You could/could use the same Tunnel in two servers/services, so you could have a Tunnel named “Services” and connect it to “Server A” and “Server B”. Some people think this solution is better, and in terms of simplicity, it is better. But if you want to separate the Tunnels, Cloudflare Worker Load Balancer is better.

But if you still want a Tunnel in all your servers, here’s what I noticed about having 1 Tunnel in all machines: If you use a shared Tunnel in all machines:


        ┌─────────────────┐
        │  Tunnel "main"  │
        └─────────────────┘

    ┌───────────┼───────────┬───────────┐
    ▼           ▼           ▼           ▼
┌─────────┐ ┌─────────┐ ┌─────────┐ ┌─────────┐
│Server A │ │Server B │ │Server C │ │Server D │
│         │ │         │ │         │ │         │
│Jellyfin │ │Navidrome│ │qBittor. │ │OpenWebUI│
└─────────┘ └─────────┘ └─────────┘ └─────────┘

Problem: Cloudflare will route jellyfin.domain.com to ANY server (A, B, C or D randomly), but Jellyfin is only on Server A! 💥 Result:

  • 75% of the requests will result in error 502 (they fell on the wrong server)
  • You lose control of where each service runs
  • Total mess

Works but it’s not recommended.

In this case, THE CORRECT WAY to use replicas with a single Tunnel would be a Tunnel sharing ONLY when the SAME service is replicated on MULTIPLE machines:

Scenario 1: You want failover from Open WebUI

┌─────────────────────┐
│ Tunnel "openwebui"  │
└─────────────────────┘

    ┌────┴────┐
    ▼         ▼
┌─────────┐ ┌─────────┐
│Server A │ │Server B │
│         │ │         │  ← Same Open WebUI (PostgreSQL+Redis shared)
│OpenWebUI│ │OpenWebUI│
└─────────┘ └─────────┘

Works, because Open WebUI is in the two servers.

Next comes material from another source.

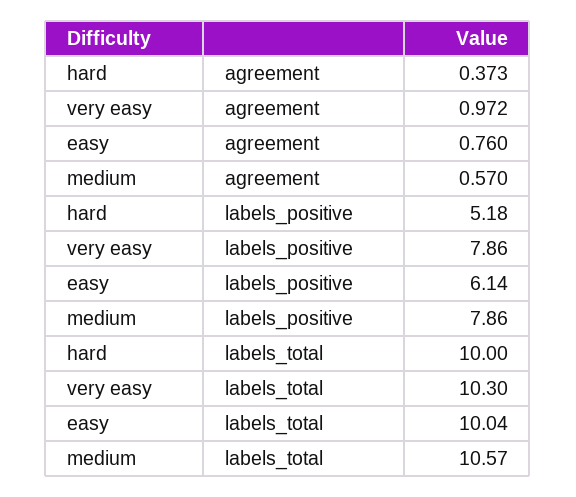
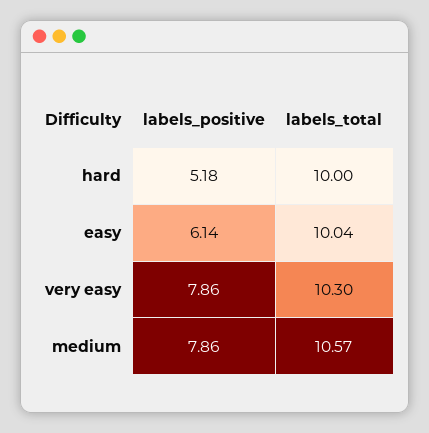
hard, agreement: 0.373 -> none
very easy, agreement: 0.972 -> none
easy, agreement: 0.76 -> none
medium, agreement: 0.57 -> none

Scenario 2: Jellyfin is only on 1 server

┌──────────────────┐
│ Tunnel "media"   │
└──────────────────┘


    ┌─────────┐
    │Server A │
    │         │
    │Jellyfin │ ← Only here
    └─────────┘

✅ Correct! Dedicated Tunnel because Jellyfin is only in 1 place.

Summary:

  • 1 tunnel per machine: Different services in different machines
  • 1 tunnel in multiple machines: Same service replicated (failover)
  • 1 tunnel in all machines: Never (unless all services are in all machines)

Remember kindly

Don’t forget that you need shared data to be accessible by all servers, otherwise you’ll have inconsistencies in the data. And until configurations diverge, or having to configure each one differently.